About this task:
Print, exactly as written, every line from the first line of the records below through the line containing "Principles of consolidation", and nothing further.

*-*-*

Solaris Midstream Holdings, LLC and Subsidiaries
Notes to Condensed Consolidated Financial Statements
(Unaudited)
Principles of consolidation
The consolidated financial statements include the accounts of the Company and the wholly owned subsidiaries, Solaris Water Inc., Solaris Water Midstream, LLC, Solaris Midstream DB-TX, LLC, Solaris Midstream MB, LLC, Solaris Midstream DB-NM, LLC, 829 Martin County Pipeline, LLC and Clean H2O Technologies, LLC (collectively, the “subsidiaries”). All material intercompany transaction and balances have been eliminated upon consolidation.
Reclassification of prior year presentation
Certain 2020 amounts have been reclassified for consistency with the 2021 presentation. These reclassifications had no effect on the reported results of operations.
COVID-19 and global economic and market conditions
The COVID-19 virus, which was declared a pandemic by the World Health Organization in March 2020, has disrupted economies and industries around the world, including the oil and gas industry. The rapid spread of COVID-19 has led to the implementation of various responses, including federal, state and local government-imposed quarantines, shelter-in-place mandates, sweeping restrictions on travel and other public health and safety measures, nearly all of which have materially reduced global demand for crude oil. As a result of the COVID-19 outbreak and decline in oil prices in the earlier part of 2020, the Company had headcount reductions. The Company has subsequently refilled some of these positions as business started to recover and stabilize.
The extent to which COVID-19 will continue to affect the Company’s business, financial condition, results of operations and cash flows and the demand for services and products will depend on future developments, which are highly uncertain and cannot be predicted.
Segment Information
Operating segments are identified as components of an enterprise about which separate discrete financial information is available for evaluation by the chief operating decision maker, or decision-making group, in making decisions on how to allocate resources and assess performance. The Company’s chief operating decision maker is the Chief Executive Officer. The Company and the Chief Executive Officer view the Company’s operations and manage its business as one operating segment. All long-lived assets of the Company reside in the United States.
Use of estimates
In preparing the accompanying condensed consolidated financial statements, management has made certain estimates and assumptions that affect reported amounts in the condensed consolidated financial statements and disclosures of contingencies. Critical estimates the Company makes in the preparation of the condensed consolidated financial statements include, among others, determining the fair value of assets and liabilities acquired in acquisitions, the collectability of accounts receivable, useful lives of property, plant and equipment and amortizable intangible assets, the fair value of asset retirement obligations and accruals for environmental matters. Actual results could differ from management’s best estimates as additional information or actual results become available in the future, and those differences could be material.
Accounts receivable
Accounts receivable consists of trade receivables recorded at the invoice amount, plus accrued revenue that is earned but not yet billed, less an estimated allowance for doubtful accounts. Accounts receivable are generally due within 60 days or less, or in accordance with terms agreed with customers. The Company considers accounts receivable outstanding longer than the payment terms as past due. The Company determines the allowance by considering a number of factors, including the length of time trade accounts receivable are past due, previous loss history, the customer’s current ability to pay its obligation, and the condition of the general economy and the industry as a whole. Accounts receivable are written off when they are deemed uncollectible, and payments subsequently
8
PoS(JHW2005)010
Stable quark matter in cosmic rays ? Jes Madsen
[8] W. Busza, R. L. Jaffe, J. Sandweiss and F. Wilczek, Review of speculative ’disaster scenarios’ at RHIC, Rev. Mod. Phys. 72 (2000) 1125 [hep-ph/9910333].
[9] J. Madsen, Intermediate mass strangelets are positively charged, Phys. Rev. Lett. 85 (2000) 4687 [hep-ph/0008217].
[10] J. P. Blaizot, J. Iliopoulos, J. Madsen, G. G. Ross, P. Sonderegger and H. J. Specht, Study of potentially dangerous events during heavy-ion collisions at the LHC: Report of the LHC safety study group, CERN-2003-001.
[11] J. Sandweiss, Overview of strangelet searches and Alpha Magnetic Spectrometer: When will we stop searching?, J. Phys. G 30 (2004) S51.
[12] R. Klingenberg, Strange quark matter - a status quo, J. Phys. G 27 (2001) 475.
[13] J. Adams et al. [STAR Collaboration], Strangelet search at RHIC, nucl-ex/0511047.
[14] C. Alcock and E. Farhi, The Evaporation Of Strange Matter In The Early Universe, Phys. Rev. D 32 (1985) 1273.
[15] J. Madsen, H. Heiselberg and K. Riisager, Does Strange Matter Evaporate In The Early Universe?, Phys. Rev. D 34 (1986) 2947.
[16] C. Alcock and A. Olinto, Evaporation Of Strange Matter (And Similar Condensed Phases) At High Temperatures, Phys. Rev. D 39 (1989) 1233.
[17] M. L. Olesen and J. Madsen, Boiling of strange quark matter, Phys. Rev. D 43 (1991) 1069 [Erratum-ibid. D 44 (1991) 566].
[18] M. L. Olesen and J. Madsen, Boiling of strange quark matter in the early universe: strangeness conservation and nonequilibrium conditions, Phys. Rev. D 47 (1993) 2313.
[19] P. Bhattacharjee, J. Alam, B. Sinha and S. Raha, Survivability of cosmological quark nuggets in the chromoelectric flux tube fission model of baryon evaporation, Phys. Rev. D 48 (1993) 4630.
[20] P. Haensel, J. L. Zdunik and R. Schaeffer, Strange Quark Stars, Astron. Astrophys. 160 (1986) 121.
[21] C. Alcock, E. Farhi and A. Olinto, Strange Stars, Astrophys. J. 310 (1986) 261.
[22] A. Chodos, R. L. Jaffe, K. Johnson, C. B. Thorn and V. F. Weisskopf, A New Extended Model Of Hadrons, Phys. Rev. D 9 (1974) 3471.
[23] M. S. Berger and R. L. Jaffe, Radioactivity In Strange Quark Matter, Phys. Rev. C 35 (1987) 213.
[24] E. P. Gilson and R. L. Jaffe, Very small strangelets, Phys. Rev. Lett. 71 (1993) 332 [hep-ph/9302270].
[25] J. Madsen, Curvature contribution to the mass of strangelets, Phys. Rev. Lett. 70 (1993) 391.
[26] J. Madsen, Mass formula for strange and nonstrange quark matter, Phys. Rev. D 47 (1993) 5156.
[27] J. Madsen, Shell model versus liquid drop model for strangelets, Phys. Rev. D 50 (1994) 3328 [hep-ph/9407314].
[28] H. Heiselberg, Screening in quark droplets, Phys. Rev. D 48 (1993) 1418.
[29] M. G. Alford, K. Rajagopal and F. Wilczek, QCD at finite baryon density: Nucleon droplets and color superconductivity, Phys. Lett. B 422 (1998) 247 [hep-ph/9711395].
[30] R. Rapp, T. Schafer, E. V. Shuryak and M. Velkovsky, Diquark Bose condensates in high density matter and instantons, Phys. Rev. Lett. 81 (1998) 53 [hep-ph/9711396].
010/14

*-*-*

Problem solution:
Solaris Midstream Holdings, LLC and Subsidiaries
Notes to Condensed Consolidated Financial Statements
(Unaudited)
Principles of consolidation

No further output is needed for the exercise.